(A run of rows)
##############################

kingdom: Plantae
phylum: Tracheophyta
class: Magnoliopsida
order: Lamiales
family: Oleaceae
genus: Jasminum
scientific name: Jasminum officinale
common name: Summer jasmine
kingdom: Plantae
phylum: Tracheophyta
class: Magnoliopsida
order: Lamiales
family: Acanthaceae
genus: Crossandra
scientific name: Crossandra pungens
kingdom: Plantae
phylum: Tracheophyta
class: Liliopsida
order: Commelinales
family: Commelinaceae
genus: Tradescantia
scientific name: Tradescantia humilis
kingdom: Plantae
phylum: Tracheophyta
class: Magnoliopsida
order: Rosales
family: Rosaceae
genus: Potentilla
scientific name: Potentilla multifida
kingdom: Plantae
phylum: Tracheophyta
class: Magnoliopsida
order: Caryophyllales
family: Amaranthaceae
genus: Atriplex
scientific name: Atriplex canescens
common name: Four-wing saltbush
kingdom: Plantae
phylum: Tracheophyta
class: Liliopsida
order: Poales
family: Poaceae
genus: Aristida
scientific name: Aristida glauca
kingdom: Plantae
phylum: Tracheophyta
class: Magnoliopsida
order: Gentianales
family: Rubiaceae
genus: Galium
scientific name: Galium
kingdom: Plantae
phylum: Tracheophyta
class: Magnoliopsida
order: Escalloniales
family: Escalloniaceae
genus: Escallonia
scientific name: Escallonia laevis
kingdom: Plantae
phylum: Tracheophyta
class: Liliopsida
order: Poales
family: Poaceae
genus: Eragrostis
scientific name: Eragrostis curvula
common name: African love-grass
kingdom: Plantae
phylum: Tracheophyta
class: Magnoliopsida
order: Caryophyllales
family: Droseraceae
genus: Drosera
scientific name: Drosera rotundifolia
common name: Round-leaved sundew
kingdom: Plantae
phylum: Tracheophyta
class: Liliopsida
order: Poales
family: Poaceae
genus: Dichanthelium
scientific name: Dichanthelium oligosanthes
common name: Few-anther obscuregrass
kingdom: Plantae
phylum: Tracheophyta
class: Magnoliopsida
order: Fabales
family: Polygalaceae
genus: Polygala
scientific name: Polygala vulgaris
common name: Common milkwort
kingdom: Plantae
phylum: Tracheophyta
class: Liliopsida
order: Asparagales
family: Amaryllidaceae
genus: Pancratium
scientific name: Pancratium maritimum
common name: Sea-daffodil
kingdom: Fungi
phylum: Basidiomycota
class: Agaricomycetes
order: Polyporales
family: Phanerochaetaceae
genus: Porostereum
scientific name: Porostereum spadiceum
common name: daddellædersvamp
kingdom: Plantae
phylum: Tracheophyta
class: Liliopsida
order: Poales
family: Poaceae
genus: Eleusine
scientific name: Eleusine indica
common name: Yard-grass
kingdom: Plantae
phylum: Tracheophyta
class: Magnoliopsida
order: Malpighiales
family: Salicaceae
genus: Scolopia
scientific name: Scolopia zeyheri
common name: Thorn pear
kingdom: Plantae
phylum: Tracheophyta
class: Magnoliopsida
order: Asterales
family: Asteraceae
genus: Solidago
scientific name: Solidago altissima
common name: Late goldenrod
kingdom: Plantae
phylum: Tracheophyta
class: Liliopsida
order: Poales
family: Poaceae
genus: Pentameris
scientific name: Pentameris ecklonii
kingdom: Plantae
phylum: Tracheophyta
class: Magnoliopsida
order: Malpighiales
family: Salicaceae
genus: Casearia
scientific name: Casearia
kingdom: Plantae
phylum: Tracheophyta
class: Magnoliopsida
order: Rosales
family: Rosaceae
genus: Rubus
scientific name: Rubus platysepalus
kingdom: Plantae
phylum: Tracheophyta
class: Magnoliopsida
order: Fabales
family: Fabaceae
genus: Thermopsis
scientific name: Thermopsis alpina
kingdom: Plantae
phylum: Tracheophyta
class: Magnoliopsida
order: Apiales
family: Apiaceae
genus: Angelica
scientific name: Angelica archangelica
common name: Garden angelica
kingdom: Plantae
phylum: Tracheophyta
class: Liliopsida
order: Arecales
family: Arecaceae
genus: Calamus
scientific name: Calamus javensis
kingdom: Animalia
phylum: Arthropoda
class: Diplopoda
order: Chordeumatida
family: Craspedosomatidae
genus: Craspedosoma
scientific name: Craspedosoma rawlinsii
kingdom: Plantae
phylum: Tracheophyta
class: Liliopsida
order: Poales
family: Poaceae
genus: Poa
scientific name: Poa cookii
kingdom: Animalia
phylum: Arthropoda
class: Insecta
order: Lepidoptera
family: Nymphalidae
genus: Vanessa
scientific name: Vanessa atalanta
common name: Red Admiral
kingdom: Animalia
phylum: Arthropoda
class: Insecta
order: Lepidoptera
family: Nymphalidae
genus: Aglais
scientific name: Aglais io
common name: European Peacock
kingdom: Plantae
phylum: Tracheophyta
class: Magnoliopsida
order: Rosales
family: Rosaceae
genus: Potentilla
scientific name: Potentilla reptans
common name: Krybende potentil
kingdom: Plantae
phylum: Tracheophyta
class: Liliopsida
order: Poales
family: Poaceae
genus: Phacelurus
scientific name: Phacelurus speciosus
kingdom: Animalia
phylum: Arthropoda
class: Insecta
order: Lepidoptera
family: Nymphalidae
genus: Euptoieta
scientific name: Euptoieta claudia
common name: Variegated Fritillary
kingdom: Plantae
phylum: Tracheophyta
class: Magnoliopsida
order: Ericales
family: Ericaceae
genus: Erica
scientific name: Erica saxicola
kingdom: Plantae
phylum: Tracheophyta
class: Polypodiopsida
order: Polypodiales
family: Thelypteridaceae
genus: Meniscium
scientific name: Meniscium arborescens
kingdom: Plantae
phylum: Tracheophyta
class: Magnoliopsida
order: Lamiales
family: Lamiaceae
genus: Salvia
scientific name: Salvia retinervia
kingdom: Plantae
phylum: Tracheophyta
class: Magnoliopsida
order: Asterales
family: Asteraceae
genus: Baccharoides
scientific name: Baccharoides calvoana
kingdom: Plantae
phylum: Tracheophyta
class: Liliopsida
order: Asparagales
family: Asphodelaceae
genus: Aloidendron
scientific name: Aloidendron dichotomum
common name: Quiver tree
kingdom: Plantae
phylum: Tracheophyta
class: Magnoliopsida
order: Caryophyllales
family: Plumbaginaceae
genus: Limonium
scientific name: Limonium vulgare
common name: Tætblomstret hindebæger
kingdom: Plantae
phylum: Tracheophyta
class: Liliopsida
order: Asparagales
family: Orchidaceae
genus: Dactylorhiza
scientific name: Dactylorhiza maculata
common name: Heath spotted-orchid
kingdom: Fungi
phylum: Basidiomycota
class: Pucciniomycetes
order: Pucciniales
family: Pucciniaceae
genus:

##############################

Task requirements: Reproduce every line of the rows above verbatim, with no character changed, added, or omitted.

Worked answer:
kingdom: Plantae
phylum: Tracheophyta
class: Magnoliopsida
order: Lamiales
family: Oleaceae
genus: Jasminum
scientific name: Jasminum officinale
common name: Summer jasmine
kingdom: Plantae
phylum: Tracheophyta
class: Magnoliopsida
order: Lamiales
family: Acanthaceae
genus: Crossandra
scientific name: Crossandra pungens
kingdom: Plantae
phylum: Tracheophyta
class: Liliopsida
order: Commelinales
family: Commelinaceae
genus: Tradescantia
scientific name: Tradescantia humilis
kingdom: Plantae
phylum: Tracheophyta
class: Magnoliopsida
order: Rosales
family: Rosaceae
genus: Potentilla
scientific name: Potentilla multifida
kingdom: Plantae
phylum: Tracheophyta
class: Magnoliopsida
order: Caryophyllales
family: Amaranthaceae
genus: Atriplex
scientific name: Atriplex canescens
common name: Four-wing saltbush
kingdom: Plantae
phylum: Tracheophyta
class: Liliopsida
order: Poales
family: Poaceae
genus: Aristida
scientific name: Aristida glauca
kingdom: Plantae
phylum: Tracheophyta
class: Magnoliopsida
order: Gentianales
family: Rubiaceae
genus: Galium
scientific name: Galium
kingdom: Plantae
phylum: Tracheophyta
class: Magnoliopsida
order: Escalloniales
family: Escalloniaceae
genus: Escallonia
scientific name: Escallonia laevis
kingdom: Plantae
phylum: Tracheophyta
class: Liliopsida
order: Poales
family: Poaceae
genus: Eragrostis
scientific name: Eragrostis curvula
common name: African love-grass
kingdom: Plantae
phylum: Tracheophyta
class: Magnoliopsida
order: Caryophyllales
family: Droseraceae
genus: Drosera
scientific name: Drosera rotundifolia
common name: Round-leaved sundew
kingdom: Plantae
phylum: Tracheophyta
class: Liliopsida
order: Poales
family: Poaceae
genus: Dichanthelium
scientific name: Dichanthelium oligosanthes
common name: Few-anther obscuregrass
kingdom: Plantae
phylum: Tracheophyta
class: Magnoliopsida
order: Fabales
family: Polygalaceae
genus: Polygala
scientific name: Polygala vulgaris
common name: Common milkwort
kingdom: Plantae
phylum: Tracheophyta
class: Liliopsida
order: Asparagales
family: Amaryllidaceae
genus: Pancratium
scientific name: Pancratium maritimum
common name: Sea-daffodil
kingdom: Fungi
phylum: Basidiomycota
class: Agaricomycetes
order: Polyporales
family: Phanerochaetaceae
genus: Porostereum
scientific name: Porostereum spadiceum
common name: daddellædersvamp
kingdom: Plantae
phylum: Tracheophyta
class: Liliopsida
order: Poales
family: Poaceae
genus: Eleusine
scientific name: Eleusine indica
common name: Yard-grass
kingdom: Plantae
phylum: Tracheophyta
class: Magnoliopsida
order: Malpighiales
family: Salicaceae
genus: Scolopia
scientific name: Scolopia zeyheri
common name: Thorn pear
kingdom: Plantae
phylum: Tracheophyta
class: Magnoliopsida
order: Asterales
family: Asteraceae
genus: Solidago
scientific name: Solidago altissima
common name: Late goldenrod
kingdom: Plantae
phylum: Tracheophyta
class: Liliopsida
order: Poales
family: Poaceae
genus: Pentameris
scientific name: Pentameris ecklonii
kingdom: Plantae
phylum: Tracheophyta
class: Magnoliopsida
order: Malpighiales
family: Salicaceae
genus: Casearia
scientific name: Casearia
kingdom: Plantae
phylum: Tracheophyta
class: Magnoliopsida
order: Rosales
family: Rosaceae
genus: Rubus
scientific name: Rubus platysepalus
kingdom: Plantae
phylum: Tracheophyta
class: Magnoliopsida
order: Fabales
family: Fabaceae
genus: Thermopsis
scientific name: Thermopsis alpina
kingdom: Plantae
phylum: Tracheophyta
class: Magnoliopsida
order: Apiales
family: Apiaceae
genus: Angelica
scientific name: Angelica archangelica
common name: Garden angelica
kingdom: Plantae
phylum: Tracheophyta
class: Liliopsida
order: Arecales
family: Arecaceae
genus: Calamus
scientific name: Calamus javensis
kingdom: Animalia
phylum: Arthropoda
class: Diplopoda
order: Chordeumatida
family: Craspedosomatidae
genus: Craspedosoma
scientific name: Craspedosoma rawlinsii
kingdom: Plantae
phylum: Tracheophyta
class: Liliopsida
order: Poales
family: Poaceae
genus: Poa
scientific name: Poa cookii
kingdom: Animalia
phylum: Arthropoda
class: Insecta
order: Lepidoptera
family: Nymphalidae
genus: Vanessa
scientific name: Vanessa atalanta
common name: Red Admiral
kingdom: Animalia
phylum: Arthropoda
class: Insecta
order: Lepidoptera
family: Nymphalidae
genus: Aglais
scientific name: Aglais io
common name: European Peacock
kingdom: Plantae
phylum: Tracheophyta
class: Magnoliopsida
order: Rosales
family: Rosaceae
genus: Potentilla
scientific name: Potentilla reptans
common name: Krybende potentil
kingdom: Plantae
phylum: Tracheophyta
class: Liliopsida
order: Poales
family: Poaceae
genus: Phacelurus
scientific name: Phacelurus speciosus
kingdom: Animalia
phylum: Arthropoda
class: Insecta
order: Lepidoptera
family: Nymphalidae
genus: Euptoieta
scientific name: Euptoieta claudia
common name: Variegated Fritillary
kingdom: Plantae
phylum: Tracheophyta
class: Magnoliopsida
order: Ericales
family: Ericaceae
genus: Erica
scientific name: Erica saxicola
kingdom: Plantae
phylum: Tracheophyta
class: Polypodiopsida
order: Polypodiales
family: Thelypteridaceae
genus: Meniscium
scientific name: Meniscium arborescens
kingdom: Plantae
phylum: Tracheophyta
class: Magnoliopsida
order: Lamiales
family: Lamiaceae
genus: Salvia
scientific name: Salvia retinervia
kingdom: Plantae
phylum: Tracheophyta
class: Magnoliopsida
order: Asterales
family: Asteraceae
genus: Baccharoides
scientific name: Baccharoides calvoana
kingdom: Plantae
phylum: Tracheophyta
class: Liliopsida
order: Asparagales
family: Asphodelaceae
genus: Aloidendron
scientific name: Aloidendron dichotomum
common name: Quiver tree
kingdom: Plantae
phylum: Tracheophyta
class: Magnoliopsida
order: Caryophyllales
family: Plumbaginaceae
genus: Limonium
scientific name: Limonium vulgare
common name: Tætblomstret hindebæger
kingdom: Plantae
phylum: Tracheophyta
class: Liliopsida
order: Asparagales
family: Orchidaceae
genus: Dactylorhiza
scientific name: Dactylorhiza maculata
common name: Heath spotted-orchid
kingdom: Fungi
phylum: Basidiomycota
class: Pucciniomycetes
order: Pucciniales
family: Pucciniaceae
genus:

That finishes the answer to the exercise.